The problem was addressed by digital preservation experts at a workshop hosted by NIST this week to identify requirements for an international standard. An approved standard probably is at least two years away and then it will address only a preliminary set of needs, Chang said. “We want to address as big a picture as possible, but we have to prioritize.”
But that standard would be the beginning of a framework for preserving the terabytes, petabytes, and exabytes of data being created and saved each year in a bewildering variety of formats.
The U.S. Workshop on Roadmap for a Digital Preservation Interoperability Roadmap, held in Gaithersburg, Md., March 29 through 31, was co-sponsored by NIST with the U.S. International Committee for Information Technology Standards, the International Standards Organization and the International Electrotechnical Commission. It will be followed by an international symposium in Dresden, Germany, beginning April 21.
“Both roadmaps will be combined and provided to the ISO/IEC study group to standardize a digital preservation interoperability framework,” said Chang, manager of the Digital Media Group in the Information Access Division of NIST’s information Technology Lab and chairman for the program.
Chang called the initial workshop a success. “I was only expecting about 60 people,” he said, and more than 100 showed up. “We had a lot of good conversations.”

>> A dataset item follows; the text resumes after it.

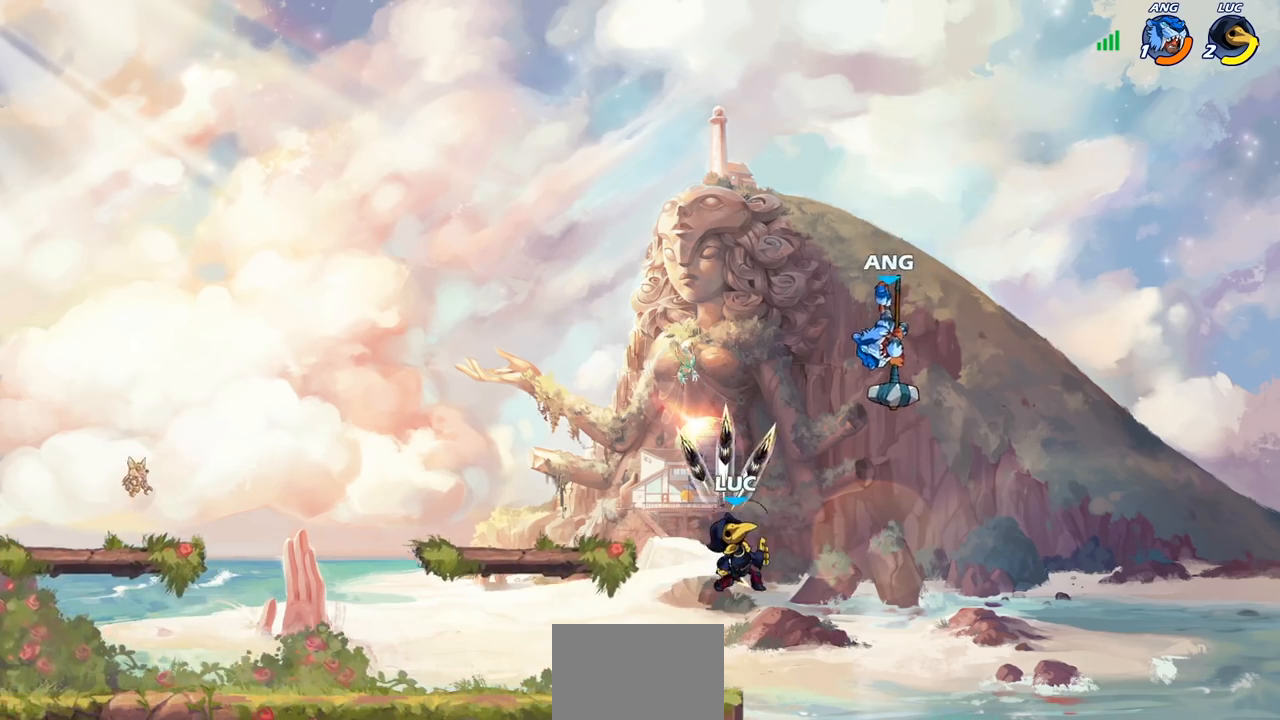
{"buttons": [], "left_stick": "center", "right_stick": "center", "events": []}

Presentations were given in three tracks: Content Organization, covering the operations of agencies that produce, manage and preserve the data; Technology, a survey of the available means of preserving data; and Standards and Best Practices, focusing on how technology is applied.
Because of the amount of digital data already in existence, any standard will have to work within existing technology and infrastructure, Chang said.
“That is a fundamental approach,” he said. “Some experiments you can’t reproduce,” and there is no way all existing data could be reformatted to accommodate a new standard.
Finding a standard framework that will incorporate the current state of technology will be a challenge. “We don’t know how to tackle it,” Chang said. But there are ideas. “I have a solution, but it is not the solution.”
His vision is to encapsulate existing data, adding new metadata about the formatting and metadata contained within the envelope. This would allow users to identify the data and to find what data is useable. This would not make the data universally accessible, however, and would only be a beginning.
Is it possible to preserve everything in an interoperable way? “Nobody knows,” Chang said. But agencies have a mandate to preserve their records and other data and their needs will provide a starting point for identifying the use cases to be prioritized and addressed in a standard.
“There will be many other use cases not addressed,” he said. “We can’t do everything at once.” Future iterations of any standard will build on progress achieved in the first versions. One thing that could help adapt data to a common standard for preservation would be to adopt a common workflow for capturing metadata in a systematic way. Doing this at the beginning would aid standardization going forward.
The ISO will meet in June to set preliminary priorities based on the results of the Gaithersburg and Dresden meetings, and a final set of priorities based on feedback from participating national bodies will be established at a meeting in late August or early September, Chang said. If the standard is put on a fast track with four meetings a year, a final product could be available for approval in 18 to 24 months.
William Jackson is freelance writer and the author of the CyberEye blog.